Sperm Seen under Leeuwenhoek’s Microscope, 1678

But where did they get such an idea in the first place, and how in the world could anyone still hold it today? The second part of that question remains a mystery, but we can answer the first part: They got it from an idea prevalent in scientific circles before the discovery of sperm, which were first seen under a microscope towards the end of the 1600s. (Yes, we have to go back that far to find the “science” behind Representative Akin’s views.) In the 17th century, until Anton van Leeuwenhoek announced in the late 1670s that he had looked at semen under a microscope and seen tiny “animalcules,” the prevailing scientific thought about reproduction held that during orgasm men and women both emitted “seed,” and that the mixing of the male and female “seed” was necessary for pregnancy to occur. This idea, called the “semence” theory, was discredited by the discovery of sperm, but for another century or so medical advice givers continued to tell couples desiring children to seek mutual sexual satisfaction, mostly on the grounds that it couldn’t hurt and might help. After all, there was little else that could be done for infertility in that era, and such advice surely did no harm.

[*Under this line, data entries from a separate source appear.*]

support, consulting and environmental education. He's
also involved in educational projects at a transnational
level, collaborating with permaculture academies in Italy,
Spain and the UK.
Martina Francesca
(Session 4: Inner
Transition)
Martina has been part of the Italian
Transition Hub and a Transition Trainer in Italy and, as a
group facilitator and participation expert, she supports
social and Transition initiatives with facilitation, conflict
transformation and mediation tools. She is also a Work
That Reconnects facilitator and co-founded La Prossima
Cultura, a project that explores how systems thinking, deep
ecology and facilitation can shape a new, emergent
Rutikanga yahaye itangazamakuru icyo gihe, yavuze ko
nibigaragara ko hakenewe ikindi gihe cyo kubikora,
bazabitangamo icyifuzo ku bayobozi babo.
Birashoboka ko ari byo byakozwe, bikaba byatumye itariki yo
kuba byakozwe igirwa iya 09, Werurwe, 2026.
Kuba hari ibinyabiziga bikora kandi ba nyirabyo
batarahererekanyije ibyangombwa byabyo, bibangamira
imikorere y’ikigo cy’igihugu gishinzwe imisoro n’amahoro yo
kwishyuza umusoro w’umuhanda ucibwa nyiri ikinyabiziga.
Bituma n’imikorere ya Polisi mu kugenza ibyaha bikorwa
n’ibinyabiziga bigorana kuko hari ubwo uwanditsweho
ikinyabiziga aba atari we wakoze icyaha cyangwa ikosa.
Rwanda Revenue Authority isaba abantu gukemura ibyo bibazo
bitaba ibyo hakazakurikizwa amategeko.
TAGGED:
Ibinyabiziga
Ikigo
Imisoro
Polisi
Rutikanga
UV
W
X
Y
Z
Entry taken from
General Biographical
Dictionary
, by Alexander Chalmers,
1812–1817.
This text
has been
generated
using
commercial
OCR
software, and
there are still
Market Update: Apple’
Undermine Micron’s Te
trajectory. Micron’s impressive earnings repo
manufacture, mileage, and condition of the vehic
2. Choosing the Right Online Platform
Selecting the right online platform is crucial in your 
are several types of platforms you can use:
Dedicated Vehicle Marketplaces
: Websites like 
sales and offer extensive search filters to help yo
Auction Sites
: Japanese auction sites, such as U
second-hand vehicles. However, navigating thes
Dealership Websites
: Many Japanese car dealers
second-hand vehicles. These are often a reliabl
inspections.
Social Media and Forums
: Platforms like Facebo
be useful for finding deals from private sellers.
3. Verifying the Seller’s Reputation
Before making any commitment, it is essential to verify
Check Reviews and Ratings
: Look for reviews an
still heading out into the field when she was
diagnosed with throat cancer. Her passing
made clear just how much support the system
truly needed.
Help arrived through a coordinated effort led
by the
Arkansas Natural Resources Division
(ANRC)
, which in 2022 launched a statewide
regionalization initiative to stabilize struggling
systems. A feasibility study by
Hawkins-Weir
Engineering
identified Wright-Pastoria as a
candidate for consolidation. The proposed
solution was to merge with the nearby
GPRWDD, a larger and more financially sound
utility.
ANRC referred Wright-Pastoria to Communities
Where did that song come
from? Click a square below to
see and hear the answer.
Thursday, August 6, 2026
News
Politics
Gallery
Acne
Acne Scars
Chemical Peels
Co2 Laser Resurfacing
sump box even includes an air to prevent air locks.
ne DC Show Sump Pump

Since then pretty much all of us, although perhaps not Representative Akin and those from whom he seems to have gotten his information, have learned a lot more about reproductive biology. Today, with the new reproductive technologies, we don’t even need sexual intercourse, let alone a womb “in a state of delight,” for conception to occur. And we have also learned that more than 30,000 pregnancies a year occur as a result of the act of rape.

Representative Akin’s remarks caused a firestorm within the national Republican Party, many of whose leaders are calling for him to withdraw from his Senate race even as the party faithful are about to vote for an anti-abortion plank — one with no exception for women whose pregnancies result from rape or incest — in the Republican Party Platform. Akin argued that a woman who became pregnant as a result of a rape could not have really been raped and would force her to maintain the pregnancy. The Republicans voting in Tampa – and Paul Ryan, their Vice-Presidential candidate – would not deny she had been raped but they’d still not allow her to terminate the pregnancy. (The presidential candidate demurs, however. Mitt Romney would allow abortion in case of rape or incest or if the life of the mother were endangered.)

Last year, during the ultimately unsuccessful attempts by Republicans to eliminate federal funding for Planned Parenthood, it seemed as if the nation was about to retrogress to the early twentieth century, to just before the time when Margaret Sanger and her allies began their fight to legalize birth control. Now, it looks like we’re traveling backwards at least another century. If they weren’t so frightening – what’s next, repealing women’s right to vote? – these attempts to turn back the clock would almost seem funny.

Sixteen years ago, a book by former Republican insider Tanya Melich urged Republicans to change their antifeminist stance. The Republican War Against Women argued that Republican policies since the era of Ronald Reagan increasingly undermined the rights of American women. Melich called on the party to change its divisive tactics. Clearly, the party did not listen, but that does not change the soundness of Melich’s analysis.